The Finest Recorder of its Time
by Jonathan Kleefield
Over 50 years ago, while a student at Columbia University, I joined the college radio station, WKCR-FM, serving as both recording and broadcast engineer, and later, program host and Music Director. Our station, whose 4000 watts of ERP beamed from the old WABD-TV RCA super turnstile antenna on Madison Ave., was one of the first to adopt stereo-FM broadcasting, through a Gates Executive Board.
The core of our music reproduction devices were two Ampex 351-2 machines. With these fantastic devices, I was privileged to record many fine recitals, including those of the Aeolian Skinner pipe organ at St. Paul's Chapel.

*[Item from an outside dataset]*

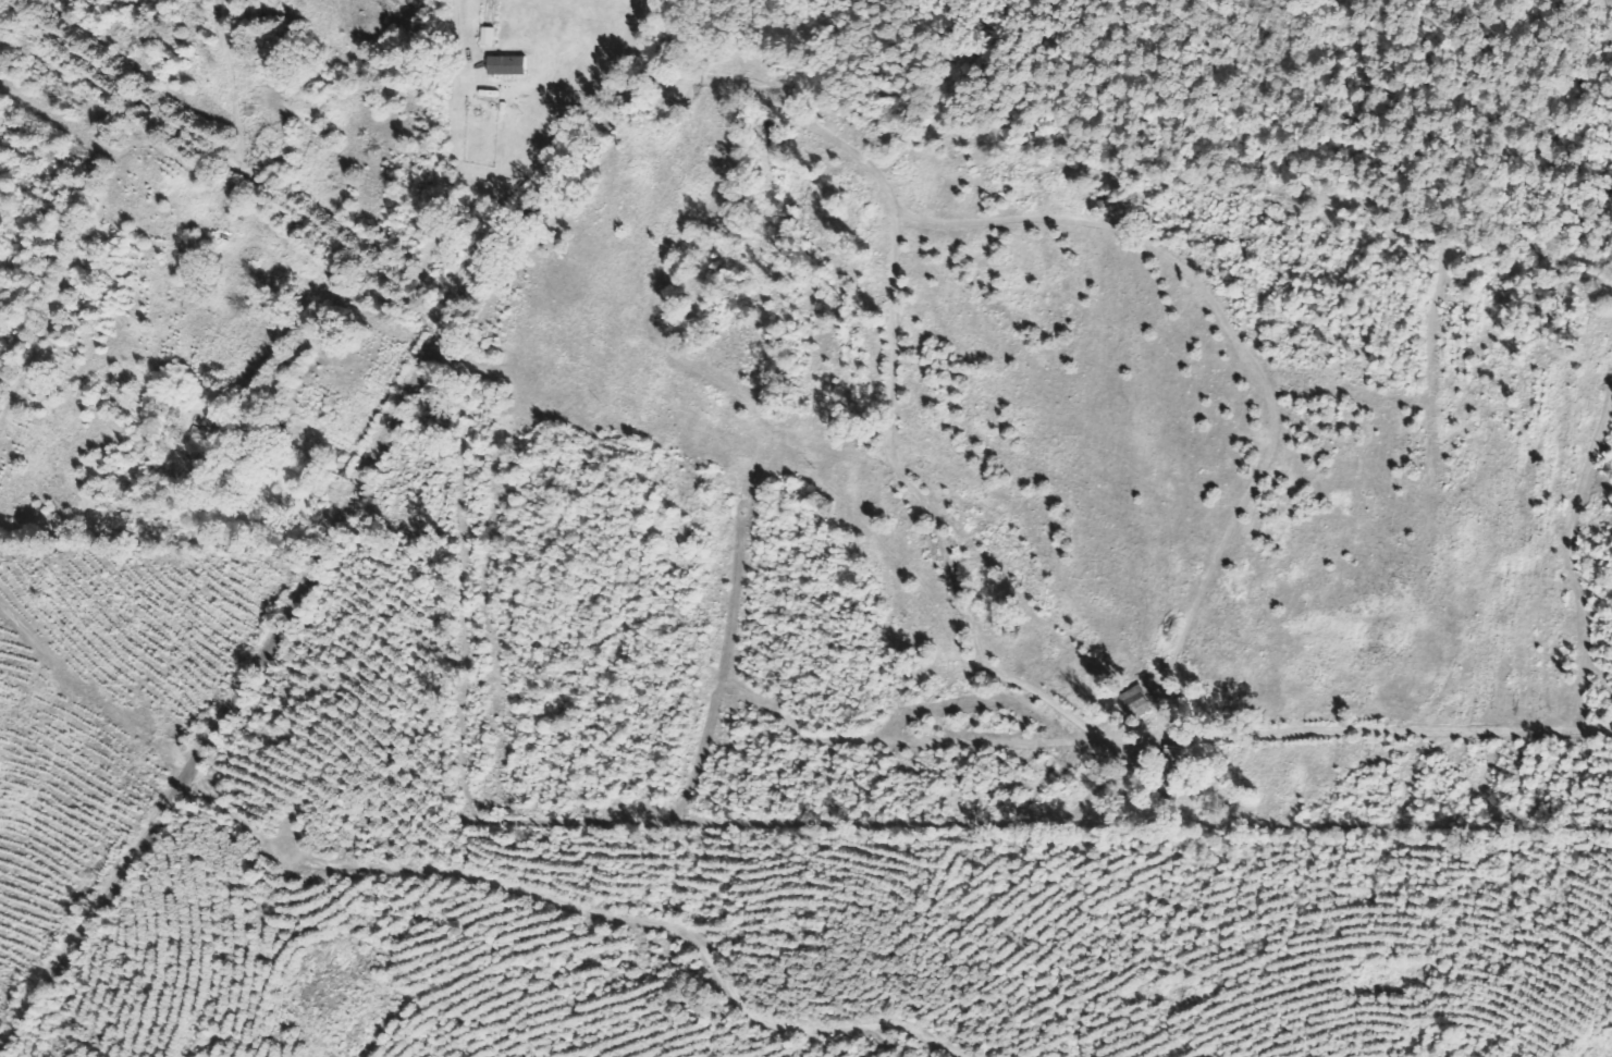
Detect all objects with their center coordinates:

Using the simplest of setups- two RCA77DX microphones, the Ampex machines made very faithful recordings of the organ concerts that remain sonically competitive to the state-of-the art 24 bit digital work of today. Even at 7 1/2ips, which we used to ensure no loss of program material from these one hour recitals (2400 feet of Scotch 111 tape on 10 1/2" reels), the recorders produced rock-steady sound, free of audible wow and flutter. I always marveled at the perfectly balanced transports and their braking assemblies. You could fast foward the tapes at full speed, press the stop button, and never tear the tape. You could "rock" the tape back and forth with alternate presses of the FF and REW buttons, and the machines were equally gentle to the tape.
Moreover, the electronics had very low noise, and excellent headroom. I treaure those tapes,a few of which are still in my library, and owe my success in sound recording to those terrific machines- unquestionably the "gold standard" for analog recorders of that day.